To this day, the Oakes murder case remains unsolved.  Conspiracy theories aside, the investigation was certainly flawed, corrupt and totally unprofessional.  Whether the blame for this can be attached solely to the Duke of Windsor is moot.  He was definitely “implicated in the attempt to pervert the course of justice and frame an innocent man”. 

Allegedly, the Duke was keen to conceal his financial dealings with Axis allies, and feared a deeper, broad-ranging investigation.  One theory points to the possibility that both the Duke and Sir Harry Oakes were laundering money.  Another theory suggests that the Duke was involved with Swedish millionaire industrialist Axel Wennergren, rumoured to have close ties with the Nazis.  Had Oakes discovered that the Duke and Wennergren were Nazi spies thereby sealing his own fate?

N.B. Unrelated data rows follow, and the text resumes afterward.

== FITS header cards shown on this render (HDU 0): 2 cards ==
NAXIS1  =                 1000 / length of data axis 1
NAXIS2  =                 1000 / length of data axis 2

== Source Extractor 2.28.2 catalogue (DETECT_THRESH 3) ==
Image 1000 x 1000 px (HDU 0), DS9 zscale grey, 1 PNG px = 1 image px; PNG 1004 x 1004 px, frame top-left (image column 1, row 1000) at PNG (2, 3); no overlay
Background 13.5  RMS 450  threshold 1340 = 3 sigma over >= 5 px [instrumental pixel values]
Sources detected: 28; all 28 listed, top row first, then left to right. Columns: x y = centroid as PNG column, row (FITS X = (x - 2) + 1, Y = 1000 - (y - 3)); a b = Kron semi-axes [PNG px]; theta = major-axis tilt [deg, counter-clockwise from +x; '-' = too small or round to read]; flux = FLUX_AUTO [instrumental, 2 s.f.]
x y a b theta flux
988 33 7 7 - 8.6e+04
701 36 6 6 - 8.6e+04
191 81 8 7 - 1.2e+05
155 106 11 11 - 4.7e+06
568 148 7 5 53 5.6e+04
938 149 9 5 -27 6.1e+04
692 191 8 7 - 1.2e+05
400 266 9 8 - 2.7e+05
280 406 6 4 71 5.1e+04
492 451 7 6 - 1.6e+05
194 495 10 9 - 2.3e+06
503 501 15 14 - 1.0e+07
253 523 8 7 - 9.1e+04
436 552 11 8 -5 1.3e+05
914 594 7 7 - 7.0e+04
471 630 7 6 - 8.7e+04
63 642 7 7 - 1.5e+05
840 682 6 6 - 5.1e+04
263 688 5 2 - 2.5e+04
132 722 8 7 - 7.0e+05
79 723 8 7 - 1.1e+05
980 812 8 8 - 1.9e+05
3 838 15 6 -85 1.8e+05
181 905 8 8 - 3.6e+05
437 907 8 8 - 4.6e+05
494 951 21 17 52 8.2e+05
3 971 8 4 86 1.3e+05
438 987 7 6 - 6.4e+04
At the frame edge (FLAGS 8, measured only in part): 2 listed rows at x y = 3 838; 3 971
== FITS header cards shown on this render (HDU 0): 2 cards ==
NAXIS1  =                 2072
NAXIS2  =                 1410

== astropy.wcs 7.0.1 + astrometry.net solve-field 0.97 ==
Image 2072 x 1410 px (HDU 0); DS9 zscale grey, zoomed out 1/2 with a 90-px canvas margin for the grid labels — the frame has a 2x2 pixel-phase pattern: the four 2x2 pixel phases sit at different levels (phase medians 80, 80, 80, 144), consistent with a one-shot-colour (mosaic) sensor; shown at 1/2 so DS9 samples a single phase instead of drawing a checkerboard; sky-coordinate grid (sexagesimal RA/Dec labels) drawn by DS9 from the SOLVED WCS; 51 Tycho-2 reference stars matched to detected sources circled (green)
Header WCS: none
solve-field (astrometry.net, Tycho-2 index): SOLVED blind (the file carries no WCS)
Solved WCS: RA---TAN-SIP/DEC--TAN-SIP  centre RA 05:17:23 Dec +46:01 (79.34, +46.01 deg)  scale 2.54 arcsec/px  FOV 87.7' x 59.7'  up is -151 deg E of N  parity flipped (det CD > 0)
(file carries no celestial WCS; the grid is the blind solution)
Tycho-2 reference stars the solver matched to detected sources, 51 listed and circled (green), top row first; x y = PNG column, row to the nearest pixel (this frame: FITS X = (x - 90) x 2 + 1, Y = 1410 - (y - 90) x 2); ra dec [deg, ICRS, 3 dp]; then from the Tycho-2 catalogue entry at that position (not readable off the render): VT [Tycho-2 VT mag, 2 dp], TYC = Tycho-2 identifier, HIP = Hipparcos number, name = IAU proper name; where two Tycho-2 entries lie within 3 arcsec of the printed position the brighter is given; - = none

And what of Oakes’s friend Harold Christie: he claimed not to have heard any suspicious noises from Oakes’s bedroom, just down the hall.  Was this because he was helping to transfer his friend’s body from the real murder scene aboard the powerboat and back to his mansion?  A local police officer testified he had seen Christie in town travelling in a station wagon from the docks.  And a nightwatchman claimed to have seen two men come off an unfamiliar boat in the harbour on the night of the murder; he mysteriously drowned before he could give 0evidence in court.

Small wonder the Oakes case ranks among the world’s most sensational unsolved crimes of the twentieth century.